_Excerpted records_:
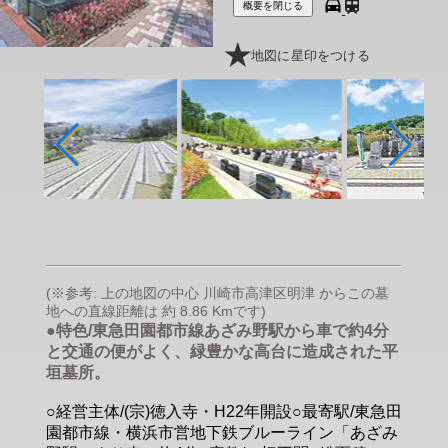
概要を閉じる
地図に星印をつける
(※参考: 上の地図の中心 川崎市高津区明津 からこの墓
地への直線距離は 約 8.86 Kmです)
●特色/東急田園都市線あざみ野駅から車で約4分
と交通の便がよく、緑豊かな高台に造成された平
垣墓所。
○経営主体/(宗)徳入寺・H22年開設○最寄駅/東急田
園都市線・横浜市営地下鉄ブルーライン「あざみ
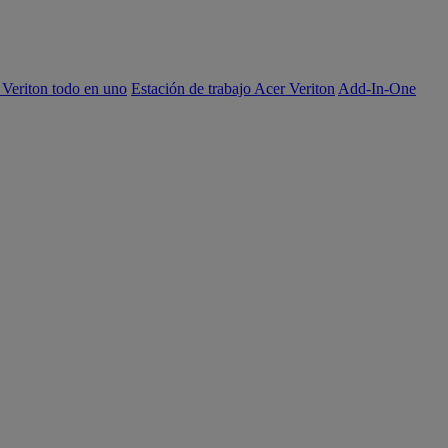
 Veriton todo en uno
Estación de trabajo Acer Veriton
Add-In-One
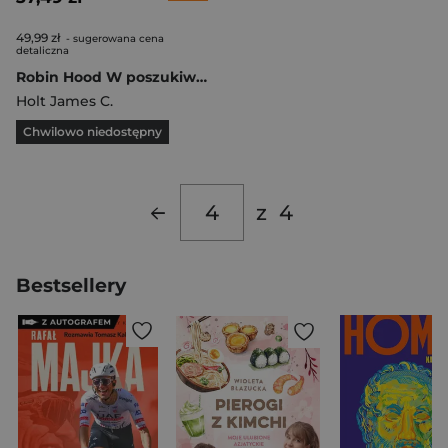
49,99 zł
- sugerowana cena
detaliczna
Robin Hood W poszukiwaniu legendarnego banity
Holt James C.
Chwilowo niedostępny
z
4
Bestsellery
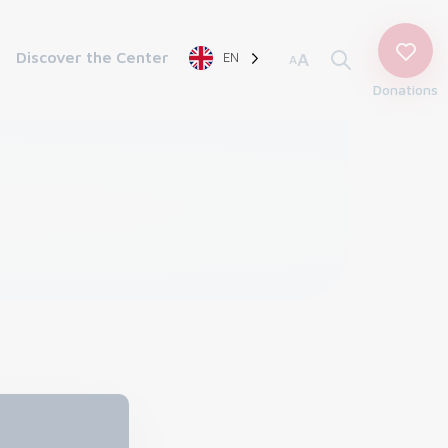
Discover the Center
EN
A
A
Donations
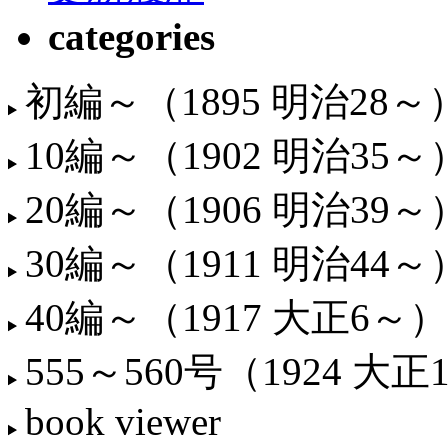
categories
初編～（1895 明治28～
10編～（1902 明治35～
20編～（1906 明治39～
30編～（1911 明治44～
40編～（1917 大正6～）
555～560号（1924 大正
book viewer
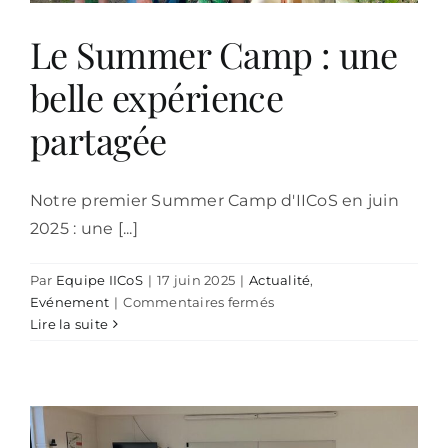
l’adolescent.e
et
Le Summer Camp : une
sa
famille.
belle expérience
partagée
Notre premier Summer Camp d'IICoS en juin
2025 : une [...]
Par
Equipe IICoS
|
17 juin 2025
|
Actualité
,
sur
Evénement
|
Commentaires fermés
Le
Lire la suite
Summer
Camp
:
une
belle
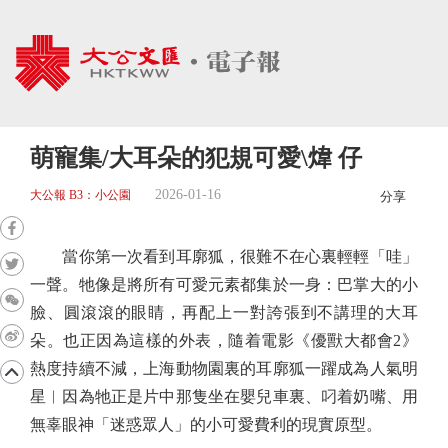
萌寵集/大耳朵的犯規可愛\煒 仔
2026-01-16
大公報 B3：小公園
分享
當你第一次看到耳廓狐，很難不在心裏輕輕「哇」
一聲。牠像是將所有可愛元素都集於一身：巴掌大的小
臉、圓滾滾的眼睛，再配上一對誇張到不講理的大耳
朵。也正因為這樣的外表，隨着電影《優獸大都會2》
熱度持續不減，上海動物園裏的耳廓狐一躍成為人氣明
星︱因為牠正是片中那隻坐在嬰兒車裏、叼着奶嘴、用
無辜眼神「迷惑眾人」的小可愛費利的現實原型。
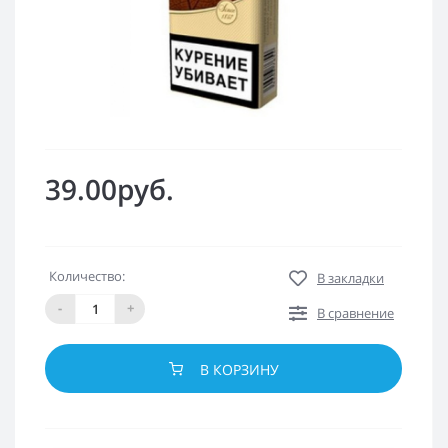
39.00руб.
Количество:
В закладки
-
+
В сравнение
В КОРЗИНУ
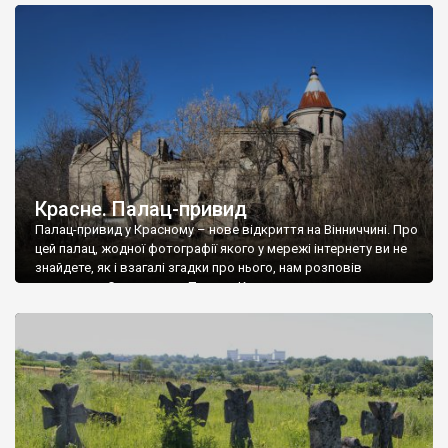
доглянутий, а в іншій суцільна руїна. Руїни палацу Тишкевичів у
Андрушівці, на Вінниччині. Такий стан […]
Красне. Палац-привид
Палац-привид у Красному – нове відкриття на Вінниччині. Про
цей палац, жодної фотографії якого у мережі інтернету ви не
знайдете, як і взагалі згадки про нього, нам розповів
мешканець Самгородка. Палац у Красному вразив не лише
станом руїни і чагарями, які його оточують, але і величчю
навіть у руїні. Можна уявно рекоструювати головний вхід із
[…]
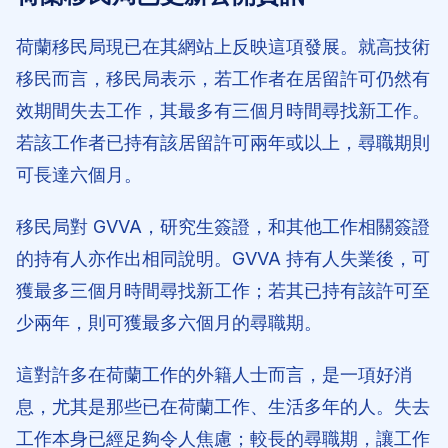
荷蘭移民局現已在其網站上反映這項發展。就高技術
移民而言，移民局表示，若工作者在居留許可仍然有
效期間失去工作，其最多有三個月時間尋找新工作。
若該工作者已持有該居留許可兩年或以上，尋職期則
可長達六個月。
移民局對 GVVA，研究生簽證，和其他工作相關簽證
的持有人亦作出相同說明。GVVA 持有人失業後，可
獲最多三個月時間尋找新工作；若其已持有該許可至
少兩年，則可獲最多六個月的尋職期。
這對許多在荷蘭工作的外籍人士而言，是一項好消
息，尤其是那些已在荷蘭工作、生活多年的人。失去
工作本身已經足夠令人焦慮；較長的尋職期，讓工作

_About this exercise_: Which lines above carry the string "juin"? Copy those lines.

_Solution to the exercise_:
Notre premier Summer Camp d'IICoS en juin
17 juin 2025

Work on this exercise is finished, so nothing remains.